▶ [Aufgaben und Übungen]:
**a)** Beantworten Sie zum Text über das Columbiabad die folgenden Fragen.
(i) Was hat laut dem Text in den sozialen Medien freie Fahrt?
(ii) Wodurch sollen die Hausverbote im Columbiabad durchsetzbar sein?
(iii) Womit dürfen Bademeister, die sich bedroht fühlen, auf Wunsch ausgerüstet werden?
**b)** Schreiben Sie aus dem Text über das Columbiabad den Abschnitt ab, der mit „In den sozialen“ beginnt und sich bis einschließlich „weg, weg, weg.“ fortsetzt.

In den sozialen Medien schäumen die Kommentatoren, Ausländerhass, Rassismus, Männerhass haben freie Fahrt. Auch linke Hob­by­schwim­me­r:in­nen sind plötzlich der Meinung, dass an negativen Stereotypisierungen junger Männer mit arabischem Hintergrund doch was dran ist, was soll das ganze pseudopädagogische Gelaber, diese aggressiven Macho-Typen sollen nur noch weg, weg, weg.

Statt über Klischees zu streiten ist Handeln angesagt. Die Hausverbote im Columbiabad müssen durchsetzbar sein, durch Ausweiskontrollen am Eingang. Be­su­che­r:in­nen sollten womöglich nur noch über personalisierte Onlinetickets mit Zeitfenstern Zutritt bekommen, mit Ausnahme von Familien mit kleinen Kindern. Projekte wie „Bleib cool am Pool“, in denen geschulte Ehrenamtliche aus den migrantischen Communities Konflikte im Bad befrieden, müsste man aufstocken. Im Bad sollte eine flächendeckende Videoüberwachung eingerichtet werden. Bademeister, die sich bedroht fühlen, dürfen auf Wunsch mit Body-Cams ausgerüstet werden.

[Einträge aus einer Datenquelle]

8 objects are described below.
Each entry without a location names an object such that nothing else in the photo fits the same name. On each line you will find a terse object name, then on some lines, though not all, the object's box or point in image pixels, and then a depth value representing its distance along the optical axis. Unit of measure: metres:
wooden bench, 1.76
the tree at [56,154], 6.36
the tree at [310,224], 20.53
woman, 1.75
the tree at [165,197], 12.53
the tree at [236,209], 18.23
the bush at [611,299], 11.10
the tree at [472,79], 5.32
* * *
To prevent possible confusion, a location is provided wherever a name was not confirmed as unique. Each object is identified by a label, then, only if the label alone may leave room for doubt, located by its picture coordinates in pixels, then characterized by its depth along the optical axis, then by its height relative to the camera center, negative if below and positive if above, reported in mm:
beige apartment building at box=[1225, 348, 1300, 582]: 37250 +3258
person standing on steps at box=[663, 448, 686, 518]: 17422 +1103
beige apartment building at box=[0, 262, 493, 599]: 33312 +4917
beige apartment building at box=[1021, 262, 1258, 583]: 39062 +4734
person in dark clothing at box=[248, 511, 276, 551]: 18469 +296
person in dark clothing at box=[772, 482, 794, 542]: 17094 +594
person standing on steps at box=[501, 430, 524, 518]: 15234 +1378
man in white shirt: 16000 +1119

▶ [Lösungen je Aufgabe]:
**a)**
(i) Ausländerhass, Rassismus und Männerhass.
(ii) Durch Ausweiskontrollen am Eingang.
(iii) Mit Body-Cams.

**b)**
In den sozialen Medien schäumen die Kommentatoren, Ausländerhass, Rassismus, Männerhass haben freie Fahrt. Auch linke Hob­by­schwim­me­r:in­nen sind plötzlich der Meinung, dass an negativen Stereotypisierungen junger Männer mit arabischem Hintergrund doch was dran ist, was soll das ganze pseudopädagogische Gelaber, diese aggressiven Macho-Typen sollen nur noch weg, weg, weg.